## INSTRUCTIONS FOR THE TASK
How many lines in the material below include the word "camera"? Give only the number.

## MATERIAL FOR THIS TASK
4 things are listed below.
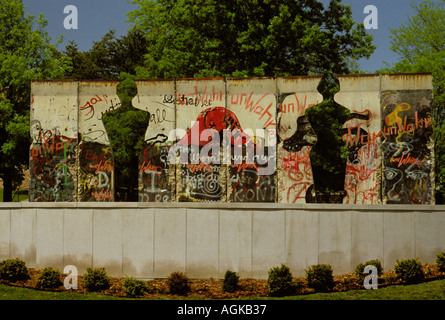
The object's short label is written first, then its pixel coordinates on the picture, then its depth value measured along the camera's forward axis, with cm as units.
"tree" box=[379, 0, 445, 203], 2789
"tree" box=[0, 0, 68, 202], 2611
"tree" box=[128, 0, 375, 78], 2575
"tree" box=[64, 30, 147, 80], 4781
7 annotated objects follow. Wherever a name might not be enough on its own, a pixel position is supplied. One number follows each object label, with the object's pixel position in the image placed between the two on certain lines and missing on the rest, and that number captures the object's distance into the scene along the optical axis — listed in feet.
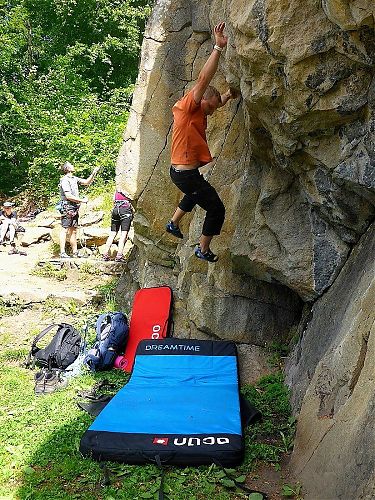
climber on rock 17.93
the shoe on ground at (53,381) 20.06
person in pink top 34.30
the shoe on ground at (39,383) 19.83
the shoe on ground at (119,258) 35.85
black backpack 22.25
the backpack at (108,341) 21.95
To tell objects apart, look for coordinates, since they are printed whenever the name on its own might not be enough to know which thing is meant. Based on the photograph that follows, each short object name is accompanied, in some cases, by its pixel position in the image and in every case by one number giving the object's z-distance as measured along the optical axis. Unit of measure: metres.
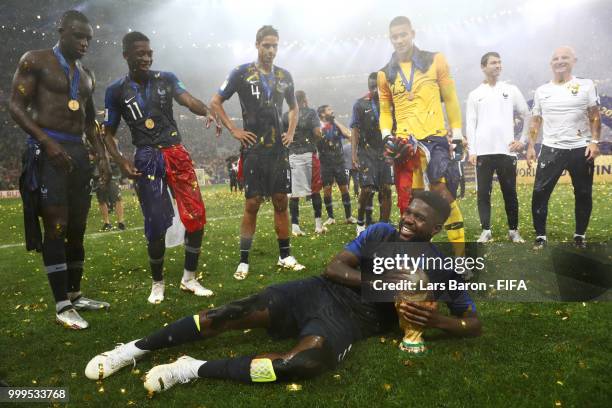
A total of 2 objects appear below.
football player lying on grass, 2.56
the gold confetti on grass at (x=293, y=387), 2.45
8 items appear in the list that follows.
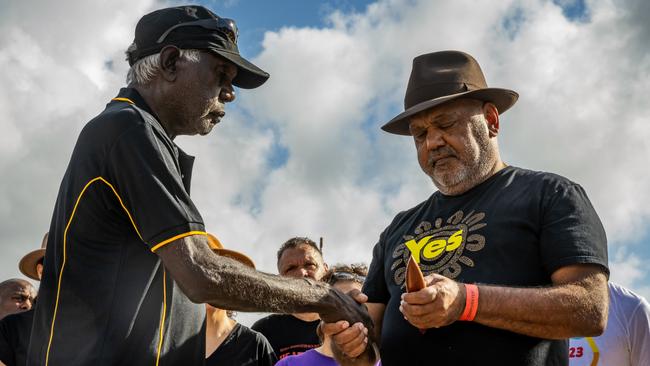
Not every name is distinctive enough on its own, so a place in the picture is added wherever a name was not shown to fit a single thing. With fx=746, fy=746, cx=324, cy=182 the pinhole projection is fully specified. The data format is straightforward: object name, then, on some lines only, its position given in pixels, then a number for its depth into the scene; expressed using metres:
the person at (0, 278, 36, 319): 7.89
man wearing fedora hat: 3.18
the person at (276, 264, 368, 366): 5.55
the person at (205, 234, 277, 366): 5.98
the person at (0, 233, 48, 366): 5.70
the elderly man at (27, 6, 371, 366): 3.00
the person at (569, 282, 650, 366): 5.25
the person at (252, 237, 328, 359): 6.59
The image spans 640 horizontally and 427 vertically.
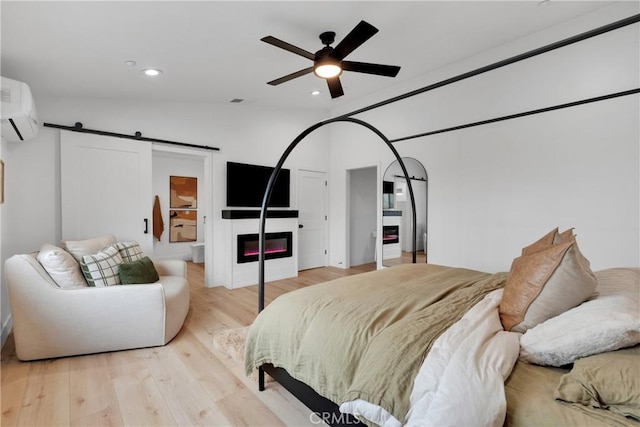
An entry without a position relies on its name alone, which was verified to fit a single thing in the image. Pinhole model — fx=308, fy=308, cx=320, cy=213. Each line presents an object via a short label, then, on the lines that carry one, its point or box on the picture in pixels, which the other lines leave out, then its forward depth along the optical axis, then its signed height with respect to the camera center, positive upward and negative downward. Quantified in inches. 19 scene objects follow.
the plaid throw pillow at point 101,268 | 106.7 -22.0
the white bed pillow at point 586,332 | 41.1 -17.4
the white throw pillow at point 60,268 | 99.7 -20.4
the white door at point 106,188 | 135.9 +8.7
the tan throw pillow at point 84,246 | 117.1 -15.9
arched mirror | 179.5 -3.4
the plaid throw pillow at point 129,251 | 128.0 -19.1
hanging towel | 251.3 -12.0
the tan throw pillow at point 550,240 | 71.4 -7.5
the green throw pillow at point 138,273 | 114.1 -25.3
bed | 38.4 -22.0
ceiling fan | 87.7 +48.5
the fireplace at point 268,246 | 187.6 -25.4
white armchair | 93.4 -35.0
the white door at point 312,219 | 229.5 -9.2
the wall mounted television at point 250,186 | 189.6 +13.8
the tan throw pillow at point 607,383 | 35.9 -21.4
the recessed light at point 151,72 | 120.0 +53.4
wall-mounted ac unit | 96.3 +32.0
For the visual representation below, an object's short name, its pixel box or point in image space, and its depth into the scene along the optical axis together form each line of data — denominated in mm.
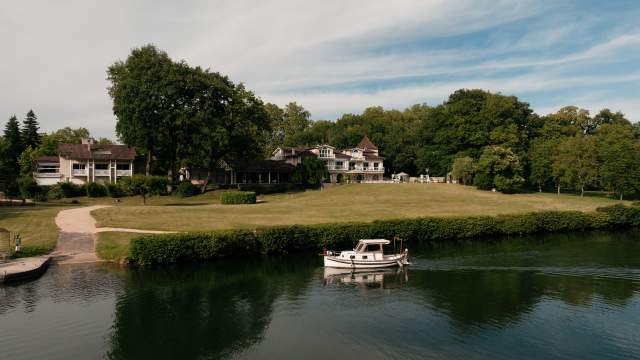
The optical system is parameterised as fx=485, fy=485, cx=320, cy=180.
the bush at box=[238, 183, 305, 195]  91625
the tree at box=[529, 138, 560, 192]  98125
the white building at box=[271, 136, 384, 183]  109688
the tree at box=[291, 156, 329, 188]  94556
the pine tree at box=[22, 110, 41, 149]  116188
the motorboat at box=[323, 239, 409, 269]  40562
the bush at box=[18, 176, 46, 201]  72125
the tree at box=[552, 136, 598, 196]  90688
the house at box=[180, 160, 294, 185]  100188
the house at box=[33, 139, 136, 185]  89375
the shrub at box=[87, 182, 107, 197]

## RESPONSE
2